_WORK INSTRUCTIONS_:
Please reproduce every one of the following rows word for word, in the same order and with nothing added or left out.

_RECORDS SUPPLIED_:
○ ○ ○ ○ ○ ○ ○

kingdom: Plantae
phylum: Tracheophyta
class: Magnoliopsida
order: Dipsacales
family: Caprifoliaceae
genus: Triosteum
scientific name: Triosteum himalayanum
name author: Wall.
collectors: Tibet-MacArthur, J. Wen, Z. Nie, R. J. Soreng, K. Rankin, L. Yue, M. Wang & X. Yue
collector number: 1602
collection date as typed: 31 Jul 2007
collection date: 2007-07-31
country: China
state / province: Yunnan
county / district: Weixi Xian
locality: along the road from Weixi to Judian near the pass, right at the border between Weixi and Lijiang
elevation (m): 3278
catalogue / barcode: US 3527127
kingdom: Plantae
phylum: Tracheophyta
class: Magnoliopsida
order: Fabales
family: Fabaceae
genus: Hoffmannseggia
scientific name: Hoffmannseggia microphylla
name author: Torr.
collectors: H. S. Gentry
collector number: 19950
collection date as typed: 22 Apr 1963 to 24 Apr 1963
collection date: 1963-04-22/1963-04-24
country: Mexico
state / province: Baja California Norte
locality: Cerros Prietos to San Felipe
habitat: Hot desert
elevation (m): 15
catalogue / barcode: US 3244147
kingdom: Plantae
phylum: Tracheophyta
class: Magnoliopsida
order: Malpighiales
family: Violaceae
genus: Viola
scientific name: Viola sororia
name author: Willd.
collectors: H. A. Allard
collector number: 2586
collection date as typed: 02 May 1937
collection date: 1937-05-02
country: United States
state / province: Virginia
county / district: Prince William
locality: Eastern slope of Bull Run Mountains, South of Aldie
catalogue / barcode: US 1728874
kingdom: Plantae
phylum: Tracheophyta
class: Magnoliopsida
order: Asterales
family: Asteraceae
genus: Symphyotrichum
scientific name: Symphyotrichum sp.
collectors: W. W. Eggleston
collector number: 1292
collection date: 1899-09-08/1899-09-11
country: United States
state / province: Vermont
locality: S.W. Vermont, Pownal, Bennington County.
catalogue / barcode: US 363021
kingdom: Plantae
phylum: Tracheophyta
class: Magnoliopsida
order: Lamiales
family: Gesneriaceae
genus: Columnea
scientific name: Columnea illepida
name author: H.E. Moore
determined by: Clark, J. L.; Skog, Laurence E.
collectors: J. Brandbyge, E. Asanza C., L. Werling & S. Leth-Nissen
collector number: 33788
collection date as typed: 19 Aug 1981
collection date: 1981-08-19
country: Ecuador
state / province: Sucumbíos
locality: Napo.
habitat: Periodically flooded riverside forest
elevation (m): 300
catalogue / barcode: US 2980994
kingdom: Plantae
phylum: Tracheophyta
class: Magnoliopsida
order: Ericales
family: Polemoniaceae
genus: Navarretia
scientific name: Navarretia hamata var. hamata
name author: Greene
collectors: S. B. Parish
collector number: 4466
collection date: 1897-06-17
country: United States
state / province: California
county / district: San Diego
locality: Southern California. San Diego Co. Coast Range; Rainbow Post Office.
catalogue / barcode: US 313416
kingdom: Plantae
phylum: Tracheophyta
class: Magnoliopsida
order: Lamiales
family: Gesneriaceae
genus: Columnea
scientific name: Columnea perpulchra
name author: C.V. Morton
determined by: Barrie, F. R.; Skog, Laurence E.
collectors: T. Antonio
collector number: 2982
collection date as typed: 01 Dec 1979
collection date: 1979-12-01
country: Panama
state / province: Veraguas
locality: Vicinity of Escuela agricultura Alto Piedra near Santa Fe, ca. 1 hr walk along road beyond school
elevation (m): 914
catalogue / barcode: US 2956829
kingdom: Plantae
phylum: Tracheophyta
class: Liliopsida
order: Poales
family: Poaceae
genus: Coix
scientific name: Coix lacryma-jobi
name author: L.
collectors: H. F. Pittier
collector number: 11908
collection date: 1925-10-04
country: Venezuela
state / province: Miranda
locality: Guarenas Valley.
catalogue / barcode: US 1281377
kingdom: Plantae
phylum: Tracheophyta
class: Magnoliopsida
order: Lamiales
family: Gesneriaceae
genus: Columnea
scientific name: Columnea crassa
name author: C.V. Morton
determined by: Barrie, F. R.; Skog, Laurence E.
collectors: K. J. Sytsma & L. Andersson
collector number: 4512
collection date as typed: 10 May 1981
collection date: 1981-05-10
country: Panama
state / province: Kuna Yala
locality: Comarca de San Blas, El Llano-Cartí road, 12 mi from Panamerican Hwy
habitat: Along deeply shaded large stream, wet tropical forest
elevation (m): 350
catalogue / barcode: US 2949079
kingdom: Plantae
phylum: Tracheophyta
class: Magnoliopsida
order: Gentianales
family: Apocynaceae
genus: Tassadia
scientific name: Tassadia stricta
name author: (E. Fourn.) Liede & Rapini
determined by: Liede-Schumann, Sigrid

○ ○ ○ ○ ○ ○ ○

_RESPONSE_:
kingdom: Plantae
phylum: Tracheophyta
class: Magnoliopsida
order: Dipsacales
family: Caprifoliaceae
genus: Triosteum
scientific name: Triosteum himalayanum
name author: Wall.
collectors: Tibet-MacArthur, J. Wen, Z. Nie, R. J. Soreng, K. Rankin, L. Yue, M. Wang & X. Yue
collector number: 1602
collection date as typed: 31 Jul 2007
collection date: 2007-07-31
country: China
state / province: Yunnan
county / district: Weixi Xian
locality: along the road from Weixi to Judian near the pass, right at the border between Weixi and Lijiang
elevation (m): 3278
catalogue / barcode: US 3527127
kingdom: Plantae
phylum: Tracheophyta
class: Magnoliopsida
order: Fabales
family: Fabaceae
genus: Hoffmannseggia
scientific name: Hoffmannseggia microphylla
name author: Torr.
collectors: H. S. Gentry
collector number: 19950
collection date as typed: 22 Apr 1963 to 24 Apr 1963
collection date: 1963-04-22/1963-04-24
country: Mexico
state / province: Baja California Norte
locality: Cerros Prietos to San Felipe
habitat: Hot desert
elevation (m): 15
catalogue / barcode: US 3244147
kingdom: Plantae
phylum: Tracheophyta
class: Magnoliopsida
order: Malpighiales
family: Violaceae
genus: Viola
scientific name: Viola sororia
name author: Willd.
collectors: H. A. Allard
collector number: 2586
collection date as typed: 02 May 1937
collection date: 1937-05-02
country: United States
state / province: Virginia
county / district: Prince William
locality: Eastern slope of Bull Run Mountains, South of Aldie
catalogue / barcode: US 1728874
kingdom: Plantae
phylum: Tracheophyta
class: Magnoliopsida
order: Asterales
family: Asteraceae
genus: Symphyotrichum
scientific name: Symphyotrichum sp.
collectors: W. W. Eggleston
collector number: 1292
collection date: 1899-09-08/1899-09-11
country: United States
state / province: Vermont
locality: S.W. Vermont, Pownal, Bennington County.
catalogue / barcode: US 363021
kingdom: Plantae
phylum: Tracheophyta
class: Magnoliopsida
order: Lamiales
family: Gesneriaceae
genus: Columnea
scientific name: Columnea illepida
name author: H.E. Moore
determined by: Clark, J. L.; Skog, Laurence E.
collectors: J. Brandbyge, E. Asanza C., L. Werling & S. Leth-Nissen
collector number: 33788
collection date as typed: 19 Aug 1981
collection date: 1981-08-19
country: Ecuador
state / province: Sucumbíos
locality: Napo.
habitat: Periodically flooded riverside forest
elevation (m): 300
catalogue / barcode: US 2980994
kingdom: Plantae
phylum: Tracheophyta
class: Magnoliopsida
order: Ericales
family: Polemoniaceae
genus: Navarretia
scientific name: Navarretia hamata var. hamata
name author: Greene
collectors: S. B. Parish
collector number: 4466
collection date: 1897-06-17
country: United States
state / province: California
county / district: San Diego
locality: Southern California. San Diego Co. Coast Range; Rainbow Post Office.
catalogue / barcode: US 313416
kingdom: Plantae
phylum: Tracheophyta
class: Magnoliopsida
order: Lamiales
family: Gesneriaceae
genus: Columnea
scientific name: Columnea perpulchra
name author: C.V. Morton
determined by: Barrie, F. R.; Skog, Laurence E.
collectors: T. Antonio
collector number: 2982
collection date as typed: 01 Dec 1979
collection date: 1979-12-01
country: Panama
state / province: Veraguas
locality: Vicinity of Escuela agricultura Alto Piedra near Santa Fe, ca. 1 hr walk along road beyond school
elevation (m): 914
catalogue / barcode: US 2956829
kingdom: Plantae
phylum: Tracheophyta
class: Liliopsida
order: Poales
family: Poaceae
genus: Coix
scientific name: Coix lacryma-jobi
name author: L.
collectors: H. F. Pittier
collector number: 11908
collection date: 1925-10-04
country: Venezuela
state / province: Miranda
locality: Guarenas Valley.
catalogue / barcode: US 1281377
kingdom: Plantae
phylum: Tracheophyta
class: Magnoliopsida
order: Lamiales
family: Gesneriaceae
genus: Columnea
scientific name: Columnea crassa
name author: C.V. Morton
determined by: Barrie, F. R.; Skog, Laurence E.
collectors: K. J. Sytsma & L. Andersson
collector number: 4512
collection date as typed: 10 May 1981
collection date: 1981-05-10
country: Panama
state / province: Kuna Yala
locality: Comarca de San Blas, El Llano-Cartí road, 12 mi from Panamerican Hwy
habitat: Along deeply shaded large stream, wet tropical forest
elevation (m): 350
catalogue / barcode: US 2949079
kingdom: Plantae
phylum: Tracheophyta
class: Magnoliopsida
order: Gentianales
family: Apocynaceae
genus: Tassadia
scientific name: Tassadia stricta
name author: (E. Fourn.) Liede & Rapini
determined by: Liede-Schumann, Sigrid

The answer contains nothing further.